Ghost of Midnight

… about neighbors, community and Front Porch Forum

Social Capital Waning in America?

Posted on Thursday, November 9, 2006 by 1 comment

Several reports in the media over the past 5-10 years about the decline of social capital in America… decay of community, loss of civic involvement and civility.

Robert D. Putnam made a splash with Bowling Alone: The Collapse and Revival of American Community (New York: Simon & Schuster, 2000). In it, he boiled down large sets of data to such sound bites as:

Declining Social Capital Trends over the last 25 years:
-Attending Club Meetings: Down 58%
-Family dinners: Down 33%
-Having friends over: Down 45%
Surprising Facts:
-Joining one group cuts in half your odds of dying next year.
-Ten minutes of commuting reduces social capital by 10%.

The Saguaro Seminar: Civic Engagement in America continues this work at Harvard’s John F. Kennedy School of Government.

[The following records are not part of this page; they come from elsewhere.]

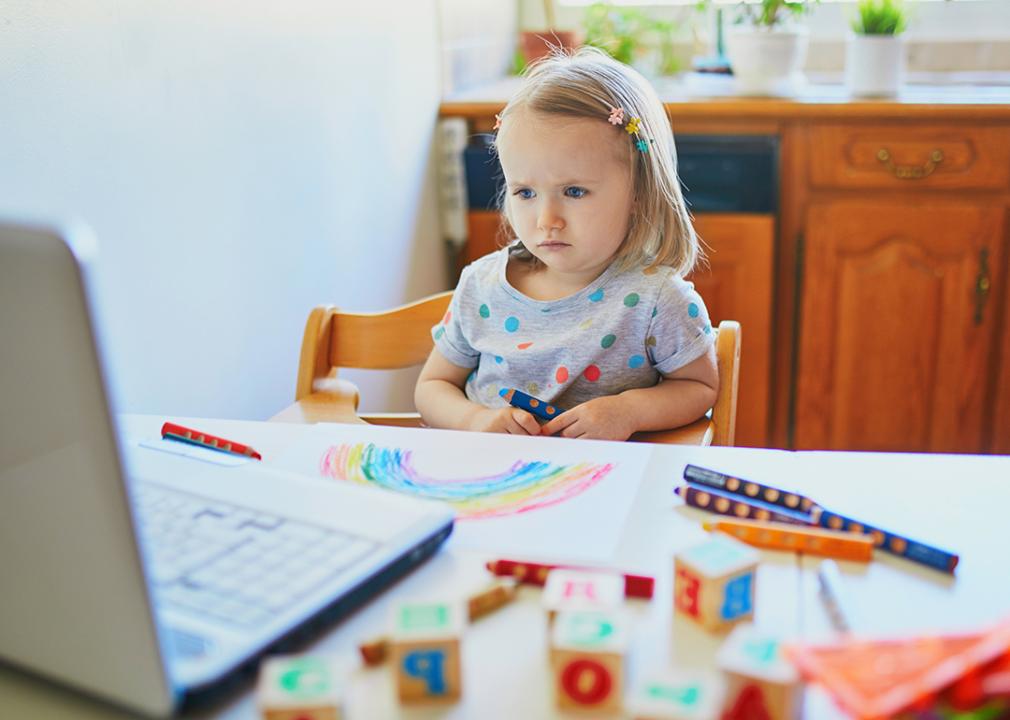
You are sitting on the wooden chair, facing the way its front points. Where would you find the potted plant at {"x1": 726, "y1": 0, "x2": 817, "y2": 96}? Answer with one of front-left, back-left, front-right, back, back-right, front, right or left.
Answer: back-left

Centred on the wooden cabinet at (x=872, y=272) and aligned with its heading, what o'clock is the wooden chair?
The wooden chair is roughly at 1 o'clock from the wooden cabinet.

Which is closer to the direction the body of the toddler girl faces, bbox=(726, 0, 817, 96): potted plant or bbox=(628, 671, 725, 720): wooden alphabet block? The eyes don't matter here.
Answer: the wooden alphabet block

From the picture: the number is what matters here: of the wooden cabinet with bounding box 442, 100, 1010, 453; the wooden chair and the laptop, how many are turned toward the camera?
2

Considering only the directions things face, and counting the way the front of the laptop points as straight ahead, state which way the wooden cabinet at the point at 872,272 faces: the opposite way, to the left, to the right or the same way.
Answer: the opposite way

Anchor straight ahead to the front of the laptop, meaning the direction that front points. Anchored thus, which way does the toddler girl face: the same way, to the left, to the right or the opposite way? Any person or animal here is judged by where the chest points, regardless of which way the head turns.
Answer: the opposite way

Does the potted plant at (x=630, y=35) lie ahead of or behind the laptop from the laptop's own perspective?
ahead

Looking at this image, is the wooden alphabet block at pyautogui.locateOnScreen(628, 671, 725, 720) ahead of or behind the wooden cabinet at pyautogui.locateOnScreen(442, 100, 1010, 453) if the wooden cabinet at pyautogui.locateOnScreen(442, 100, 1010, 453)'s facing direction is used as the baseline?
ahead

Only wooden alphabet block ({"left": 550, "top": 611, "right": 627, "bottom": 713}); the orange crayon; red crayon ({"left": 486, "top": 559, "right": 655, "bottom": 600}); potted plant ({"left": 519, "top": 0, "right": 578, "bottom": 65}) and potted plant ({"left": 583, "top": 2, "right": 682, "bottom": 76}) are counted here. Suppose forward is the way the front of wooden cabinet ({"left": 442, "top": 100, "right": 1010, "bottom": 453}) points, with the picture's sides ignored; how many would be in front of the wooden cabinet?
3

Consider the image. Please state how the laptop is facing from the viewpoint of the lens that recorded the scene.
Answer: facing away from the viewer and to the right of the viewer
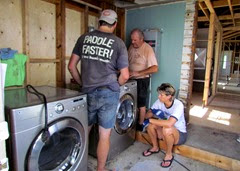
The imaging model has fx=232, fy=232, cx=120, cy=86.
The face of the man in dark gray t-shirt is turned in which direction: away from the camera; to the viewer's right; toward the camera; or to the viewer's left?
away from the camera

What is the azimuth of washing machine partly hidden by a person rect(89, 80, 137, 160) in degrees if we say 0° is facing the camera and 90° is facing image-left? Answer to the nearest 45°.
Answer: approximately 315°

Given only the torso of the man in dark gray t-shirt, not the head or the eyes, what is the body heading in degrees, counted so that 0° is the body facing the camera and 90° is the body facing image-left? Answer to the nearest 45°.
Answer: approximately 180°

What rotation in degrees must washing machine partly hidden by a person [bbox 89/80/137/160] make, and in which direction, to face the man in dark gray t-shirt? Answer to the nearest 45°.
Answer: approximately 45° to its right

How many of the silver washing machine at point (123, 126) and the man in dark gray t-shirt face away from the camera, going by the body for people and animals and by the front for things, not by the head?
1

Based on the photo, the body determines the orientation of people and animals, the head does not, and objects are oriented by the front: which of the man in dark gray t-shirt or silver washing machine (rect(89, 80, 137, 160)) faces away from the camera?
the man in dark gray t-shirt
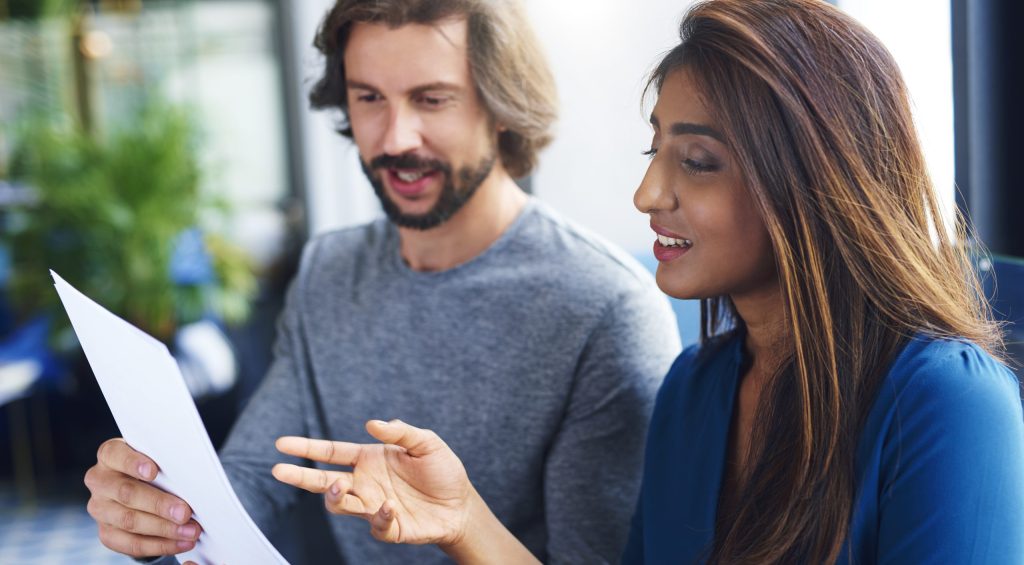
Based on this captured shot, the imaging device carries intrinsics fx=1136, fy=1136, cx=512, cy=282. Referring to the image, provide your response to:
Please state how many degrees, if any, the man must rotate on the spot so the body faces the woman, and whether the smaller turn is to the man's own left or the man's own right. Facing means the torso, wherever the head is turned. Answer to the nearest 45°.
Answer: approximately 90° to the man's own left

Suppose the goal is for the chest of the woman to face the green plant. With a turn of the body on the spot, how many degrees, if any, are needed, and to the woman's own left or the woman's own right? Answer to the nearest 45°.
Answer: approximately 90° to the woman's own right

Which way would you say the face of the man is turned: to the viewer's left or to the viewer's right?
to the viewer's left

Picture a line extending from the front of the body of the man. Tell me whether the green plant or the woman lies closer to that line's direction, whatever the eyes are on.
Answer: the woman

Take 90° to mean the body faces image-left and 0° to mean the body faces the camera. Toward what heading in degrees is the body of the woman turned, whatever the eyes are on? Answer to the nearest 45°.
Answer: approximately 45°

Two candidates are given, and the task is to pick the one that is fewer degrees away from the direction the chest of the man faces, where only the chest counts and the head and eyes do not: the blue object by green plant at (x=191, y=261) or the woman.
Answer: the woman

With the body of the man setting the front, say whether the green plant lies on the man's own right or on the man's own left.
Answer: on the man's own right
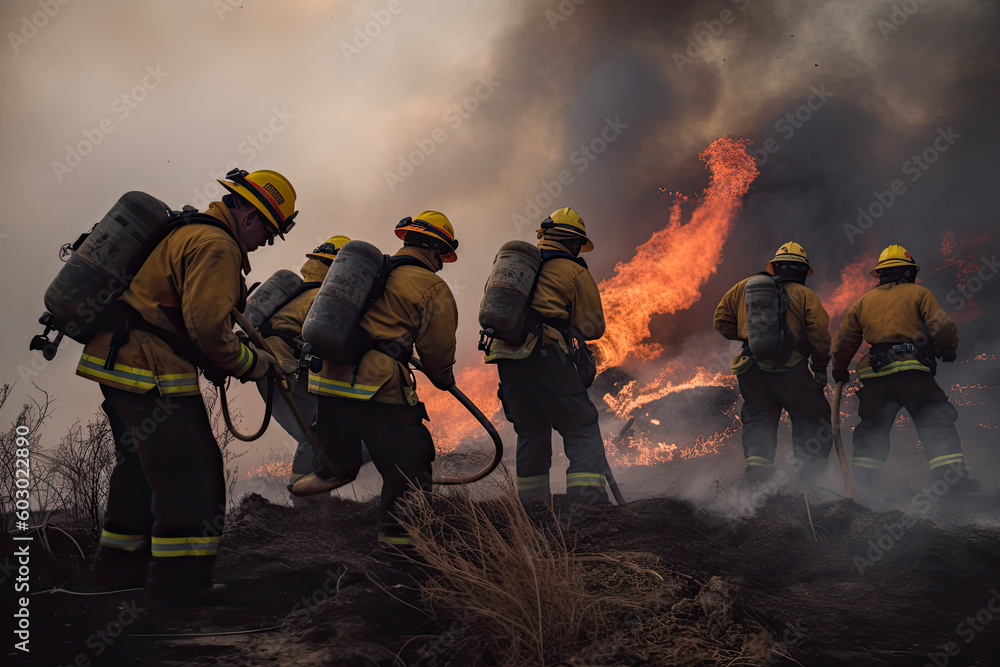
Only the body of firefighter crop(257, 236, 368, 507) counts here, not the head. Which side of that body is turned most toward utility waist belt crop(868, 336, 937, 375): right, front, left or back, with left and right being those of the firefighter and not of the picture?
front

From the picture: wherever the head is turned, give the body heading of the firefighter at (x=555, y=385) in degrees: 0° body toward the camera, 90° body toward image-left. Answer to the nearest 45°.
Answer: approximately 225°

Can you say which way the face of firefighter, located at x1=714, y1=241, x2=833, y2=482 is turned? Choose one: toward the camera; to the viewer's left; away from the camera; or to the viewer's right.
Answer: away from the camera

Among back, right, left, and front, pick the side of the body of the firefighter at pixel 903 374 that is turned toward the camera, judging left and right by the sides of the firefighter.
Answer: back

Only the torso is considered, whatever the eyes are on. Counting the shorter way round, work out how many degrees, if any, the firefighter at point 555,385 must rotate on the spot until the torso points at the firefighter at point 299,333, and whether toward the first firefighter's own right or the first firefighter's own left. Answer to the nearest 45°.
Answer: approximately 135° to the first firefighter's own left

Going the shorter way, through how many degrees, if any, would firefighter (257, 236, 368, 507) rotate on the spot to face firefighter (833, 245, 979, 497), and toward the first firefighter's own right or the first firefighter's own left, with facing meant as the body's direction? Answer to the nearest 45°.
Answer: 0° — they already face them

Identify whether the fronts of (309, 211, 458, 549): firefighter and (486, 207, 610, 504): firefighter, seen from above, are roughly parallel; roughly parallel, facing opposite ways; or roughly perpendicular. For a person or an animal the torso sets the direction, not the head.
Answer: roughly parallel

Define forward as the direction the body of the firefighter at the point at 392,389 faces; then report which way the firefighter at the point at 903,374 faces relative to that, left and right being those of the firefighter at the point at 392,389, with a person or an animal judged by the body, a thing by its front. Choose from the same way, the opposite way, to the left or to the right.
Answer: the same way

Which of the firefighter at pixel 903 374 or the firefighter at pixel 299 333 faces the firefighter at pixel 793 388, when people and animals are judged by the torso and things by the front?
the firefighter at pixel 299 333

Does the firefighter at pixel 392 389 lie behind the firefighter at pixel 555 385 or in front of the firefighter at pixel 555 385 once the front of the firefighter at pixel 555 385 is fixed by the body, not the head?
behind

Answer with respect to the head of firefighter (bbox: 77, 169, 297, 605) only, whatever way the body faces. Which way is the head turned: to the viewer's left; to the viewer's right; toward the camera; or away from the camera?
to the viewer's right

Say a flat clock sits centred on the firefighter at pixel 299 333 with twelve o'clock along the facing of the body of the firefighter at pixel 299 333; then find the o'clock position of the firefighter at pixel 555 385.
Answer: the firefighter at pixel 555 385 is roughly at 1 o'clock from the firefighter at pixel 299 333.
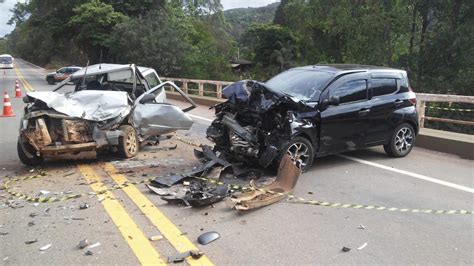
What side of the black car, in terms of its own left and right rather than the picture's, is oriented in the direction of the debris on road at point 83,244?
front

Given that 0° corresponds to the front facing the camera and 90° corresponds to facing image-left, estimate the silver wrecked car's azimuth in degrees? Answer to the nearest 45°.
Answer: approximately 45°

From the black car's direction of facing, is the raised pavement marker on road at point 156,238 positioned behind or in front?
in front

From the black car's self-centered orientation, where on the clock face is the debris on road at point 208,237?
The debris on road is roughly at 11 o'clock from the black car.

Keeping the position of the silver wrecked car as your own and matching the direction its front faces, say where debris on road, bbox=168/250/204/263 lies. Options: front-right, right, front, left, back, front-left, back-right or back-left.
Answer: front-left

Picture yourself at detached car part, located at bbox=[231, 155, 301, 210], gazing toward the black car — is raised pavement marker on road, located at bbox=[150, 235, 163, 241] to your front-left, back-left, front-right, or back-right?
back-left

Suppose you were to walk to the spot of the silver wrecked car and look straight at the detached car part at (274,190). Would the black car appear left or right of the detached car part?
left

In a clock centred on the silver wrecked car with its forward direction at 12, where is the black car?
The black car is roughly at 8 o'clock from the silver wrecked car.

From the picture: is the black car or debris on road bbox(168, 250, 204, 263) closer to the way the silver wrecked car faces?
the debris on road

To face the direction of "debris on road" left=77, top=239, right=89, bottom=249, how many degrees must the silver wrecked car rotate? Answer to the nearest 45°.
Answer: approximately 45° to its left

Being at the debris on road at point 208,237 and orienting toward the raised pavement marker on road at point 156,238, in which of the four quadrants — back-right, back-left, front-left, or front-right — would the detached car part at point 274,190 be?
back-right

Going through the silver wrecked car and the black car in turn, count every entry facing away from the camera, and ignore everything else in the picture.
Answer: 0

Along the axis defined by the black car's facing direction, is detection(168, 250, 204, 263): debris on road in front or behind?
in front

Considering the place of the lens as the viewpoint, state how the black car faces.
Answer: facing the viewer and to the left of the viewer

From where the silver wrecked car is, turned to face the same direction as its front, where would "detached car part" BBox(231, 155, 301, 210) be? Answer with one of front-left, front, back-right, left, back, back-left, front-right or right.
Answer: left

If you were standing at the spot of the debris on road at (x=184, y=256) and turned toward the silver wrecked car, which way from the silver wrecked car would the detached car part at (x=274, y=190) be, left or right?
right
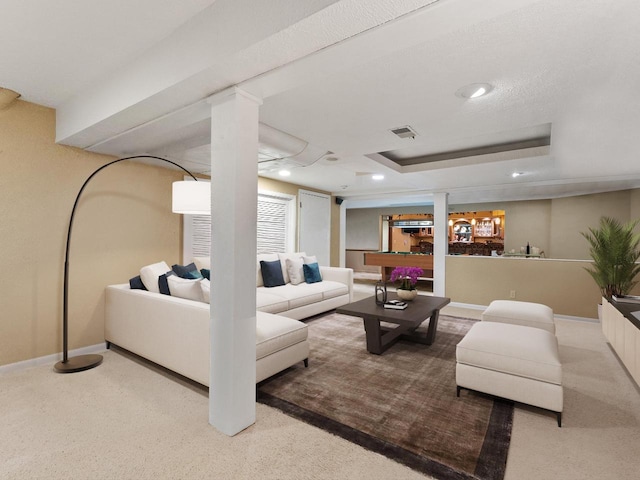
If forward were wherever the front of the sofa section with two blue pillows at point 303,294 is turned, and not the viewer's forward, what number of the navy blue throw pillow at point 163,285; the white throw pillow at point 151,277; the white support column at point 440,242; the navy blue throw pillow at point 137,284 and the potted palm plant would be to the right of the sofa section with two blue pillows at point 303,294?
3

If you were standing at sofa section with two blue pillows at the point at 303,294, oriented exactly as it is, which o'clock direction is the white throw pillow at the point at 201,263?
The white throw pillow is roughly at 4 o'clock from the sofa section with two blue pillows.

Another compelling study reported that the percentage of Americans with no one in which to confide soared from 10% in 1985 to 25% in 2004. And 25% of U.S. households have only one person in them, vs. 10% in 1950. Isolation appears to be increasing.

Posted in: Community Building

One comment

  1. Michael says:

    Not everyone agrees with the view that social cohesion is unravelling willy nilly. Wikipedia comments about Putnam’s article that preceeded the Bowling Alone book:

    It was not without its critics, however, some of whom argued that Putnam was ignoring new organizations and forms of social capital; others argued that many of the included organizations were responsible for the supression of civil rights movements and the reinforcement of anti-egalitarian social norms. Perhaps the most widely noted observation in the article was the fact that over the last decade and a half, the United States had seen an increase in bowlers but a decrease in bowling leagues.